Detailed data from the study in school-aged children was not immediately released Monday.

"Until we look at the data, I can't comment on this, other than to say: We need a vaccine for children," said Paul Offit, a vaccine expert at Children's Hospital of Philadelphia who serves on the expert committee that advises the FDA.

The step forward for a children's vaccine may deepen the rift between families eager for the vaccine and parents who are hesitant. Hospitalizations among children have increased in the delta surge, but children have been far less likely to develop severe illness and death than older people throughout the pandemic, leading to a perception among some that the disease is not harmful to them.

Among 12- to 17-year-olds eligible for the Pfizer-BioNTech shot since May, only about half have received at least one dose, according to the American Academy of Pediatrics. More than 5 million cases of covid-19, the illness caused by the coronavirus, have been reported among children and teens, causing 460 deaths since the start of the pandemic. There have been 20,000 hospitalizations among 24 states and New York City. Many families and schools have been navigating disruptive quarantines and at times divisive policies on use of masks.

"We are eager to extend the protection afforded by the vaccine to this younger population, subject to regulatory approval, especially as we track the spread of the Delta variant and the substantial threat it poses to children," Pfizer chief executive Albert Bourla said in a statement. "Since July, pediatric cases of COVID-19 have risen by about 240 percent in the U.S. - underscoring the public health need for vaccination."

In July, the FDA asked Pfizer and Moderna to increase the size of their children's trials to ensure the safety database was robust. There were nearly 2,300 children between ages 5 and 11 in Pfizer's trial, two-thirds of whom received the vaccine. The rest received saltwater shots.

The trial showed that children who received the vaccine had equivalent immune responses to teens and young adults who were protected, according to the companies. Two shots of a 10 microgram dose, spaced three weeks apart, were well-tolerated, with side effects similar to young adults.

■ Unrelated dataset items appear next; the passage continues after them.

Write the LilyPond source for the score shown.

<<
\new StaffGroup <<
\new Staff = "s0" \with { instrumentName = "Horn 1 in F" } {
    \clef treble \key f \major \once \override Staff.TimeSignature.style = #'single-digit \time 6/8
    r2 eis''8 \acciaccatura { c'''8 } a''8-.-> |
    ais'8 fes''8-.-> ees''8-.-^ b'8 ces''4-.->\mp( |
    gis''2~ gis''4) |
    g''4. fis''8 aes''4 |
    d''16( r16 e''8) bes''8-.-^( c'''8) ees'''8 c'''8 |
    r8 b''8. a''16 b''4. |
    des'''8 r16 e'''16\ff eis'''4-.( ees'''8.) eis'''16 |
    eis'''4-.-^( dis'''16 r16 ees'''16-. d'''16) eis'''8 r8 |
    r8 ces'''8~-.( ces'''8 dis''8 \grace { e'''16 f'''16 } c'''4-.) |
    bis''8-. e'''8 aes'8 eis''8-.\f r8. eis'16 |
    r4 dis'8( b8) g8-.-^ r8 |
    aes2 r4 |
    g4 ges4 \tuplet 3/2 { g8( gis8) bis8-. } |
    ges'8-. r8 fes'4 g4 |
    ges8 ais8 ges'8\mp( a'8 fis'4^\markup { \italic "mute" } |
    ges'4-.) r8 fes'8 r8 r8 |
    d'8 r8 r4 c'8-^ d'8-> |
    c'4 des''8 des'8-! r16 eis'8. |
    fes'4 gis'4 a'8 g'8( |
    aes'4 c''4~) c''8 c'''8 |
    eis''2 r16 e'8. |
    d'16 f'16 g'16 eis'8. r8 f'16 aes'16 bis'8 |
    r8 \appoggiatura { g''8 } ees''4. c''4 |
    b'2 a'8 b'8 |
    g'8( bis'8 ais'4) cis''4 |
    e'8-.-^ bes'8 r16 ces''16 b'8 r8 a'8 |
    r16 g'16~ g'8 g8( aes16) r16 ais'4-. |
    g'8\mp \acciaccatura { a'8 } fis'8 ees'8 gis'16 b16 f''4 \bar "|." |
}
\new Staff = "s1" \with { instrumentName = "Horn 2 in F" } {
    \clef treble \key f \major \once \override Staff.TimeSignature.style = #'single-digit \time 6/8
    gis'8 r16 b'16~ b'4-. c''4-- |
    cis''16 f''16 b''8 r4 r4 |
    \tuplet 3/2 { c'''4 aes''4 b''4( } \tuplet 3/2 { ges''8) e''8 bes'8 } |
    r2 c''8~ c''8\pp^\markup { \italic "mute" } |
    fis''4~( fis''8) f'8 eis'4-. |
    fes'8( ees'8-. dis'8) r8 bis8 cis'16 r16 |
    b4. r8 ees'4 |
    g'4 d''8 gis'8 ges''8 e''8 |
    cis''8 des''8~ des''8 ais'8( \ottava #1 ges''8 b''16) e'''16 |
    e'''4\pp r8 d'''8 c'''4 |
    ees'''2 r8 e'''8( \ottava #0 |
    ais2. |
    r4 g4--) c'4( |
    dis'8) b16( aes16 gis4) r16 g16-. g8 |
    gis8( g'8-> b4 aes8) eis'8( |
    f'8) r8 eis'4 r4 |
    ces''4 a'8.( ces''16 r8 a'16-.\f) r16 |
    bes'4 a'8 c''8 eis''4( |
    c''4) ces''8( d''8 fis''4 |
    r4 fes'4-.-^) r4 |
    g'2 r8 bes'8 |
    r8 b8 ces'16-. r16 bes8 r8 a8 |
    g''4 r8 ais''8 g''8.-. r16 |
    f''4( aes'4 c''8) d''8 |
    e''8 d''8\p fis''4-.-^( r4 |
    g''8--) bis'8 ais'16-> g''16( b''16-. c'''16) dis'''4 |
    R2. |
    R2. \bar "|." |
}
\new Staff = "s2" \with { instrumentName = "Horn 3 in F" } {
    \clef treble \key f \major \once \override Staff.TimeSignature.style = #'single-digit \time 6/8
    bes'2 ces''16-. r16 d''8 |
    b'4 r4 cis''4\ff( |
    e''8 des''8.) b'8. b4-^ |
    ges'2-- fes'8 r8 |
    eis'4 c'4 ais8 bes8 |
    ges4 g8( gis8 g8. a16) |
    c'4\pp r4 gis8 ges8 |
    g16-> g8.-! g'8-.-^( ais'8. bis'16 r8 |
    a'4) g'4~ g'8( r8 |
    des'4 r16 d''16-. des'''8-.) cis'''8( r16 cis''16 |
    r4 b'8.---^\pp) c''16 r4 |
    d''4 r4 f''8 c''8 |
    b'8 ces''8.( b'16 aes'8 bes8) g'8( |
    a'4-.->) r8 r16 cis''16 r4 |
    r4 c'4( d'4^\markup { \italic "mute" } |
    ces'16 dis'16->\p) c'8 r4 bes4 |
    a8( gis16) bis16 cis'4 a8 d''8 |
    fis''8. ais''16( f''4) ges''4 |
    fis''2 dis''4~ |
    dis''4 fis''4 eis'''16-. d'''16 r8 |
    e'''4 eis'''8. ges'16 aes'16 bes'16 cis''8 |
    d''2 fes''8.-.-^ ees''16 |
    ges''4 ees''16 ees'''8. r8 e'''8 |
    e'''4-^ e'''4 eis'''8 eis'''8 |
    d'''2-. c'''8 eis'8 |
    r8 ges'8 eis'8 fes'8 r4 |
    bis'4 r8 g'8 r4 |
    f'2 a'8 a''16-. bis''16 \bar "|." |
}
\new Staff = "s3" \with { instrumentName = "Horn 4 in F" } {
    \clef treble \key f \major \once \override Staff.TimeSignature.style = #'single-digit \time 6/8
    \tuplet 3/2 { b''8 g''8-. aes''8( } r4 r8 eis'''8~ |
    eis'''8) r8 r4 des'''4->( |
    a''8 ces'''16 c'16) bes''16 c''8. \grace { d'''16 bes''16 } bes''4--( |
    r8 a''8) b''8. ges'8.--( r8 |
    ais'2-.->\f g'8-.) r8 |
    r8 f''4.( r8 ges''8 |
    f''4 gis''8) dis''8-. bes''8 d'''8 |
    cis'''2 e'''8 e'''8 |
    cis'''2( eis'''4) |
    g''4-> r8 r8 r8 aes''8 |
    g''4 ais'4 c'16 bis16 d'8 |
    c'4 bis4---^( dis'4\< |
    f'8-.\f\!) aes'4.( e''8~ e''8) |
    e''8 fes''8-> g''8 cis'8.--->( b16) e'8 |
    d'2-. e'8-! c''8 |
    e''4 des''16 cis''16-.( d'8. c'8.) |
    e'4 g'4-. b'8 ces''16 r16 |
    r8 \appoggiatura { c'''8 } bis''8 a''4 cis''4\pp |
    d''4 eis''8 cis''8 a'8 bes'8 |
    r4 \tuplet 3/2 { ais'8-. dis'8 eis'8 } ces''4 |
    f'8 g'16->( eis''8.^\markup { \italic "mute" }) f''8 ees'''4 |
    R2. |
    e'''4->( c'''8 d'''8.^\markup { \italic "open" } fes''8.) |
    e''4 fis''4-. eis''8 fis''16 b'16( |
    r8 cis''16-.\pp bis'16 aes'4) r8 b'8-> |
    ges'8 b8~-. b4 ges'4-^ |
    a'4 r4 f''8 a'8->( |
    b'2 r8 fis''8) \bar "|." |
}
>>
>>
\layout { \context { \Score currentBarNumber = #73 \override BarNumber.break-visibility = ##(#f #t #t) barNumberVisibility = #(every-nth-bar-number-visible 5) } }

Gruber said there appeared to be less fever and fewer chills among younger children than in a comparison group of 16- to 25-year-olds, increasing the companies' confidence they had found the right dose. There were no cases of myocarditis - the heart inflammation condition - in the trial, but because it is a rare event, it may only show up in monitoring as the vaccine is used in larger numbers.

Pfizer and BioNTech are seeking emergency use authorization as they continue to accumulate data to support an application for full approval in children.

Data on children younger than 5 is expected by the end of the year. Moderna is also conducting a trial with children as young as six months.

The urgency for the littlest children is just as great, in part because they may not be old enough to wear masks, or may struggle to use them consistently.

"We have school-aged children, and they do have masks and they're able to follow rules," Nachman said. "Little kids in day care have more trouble following rules."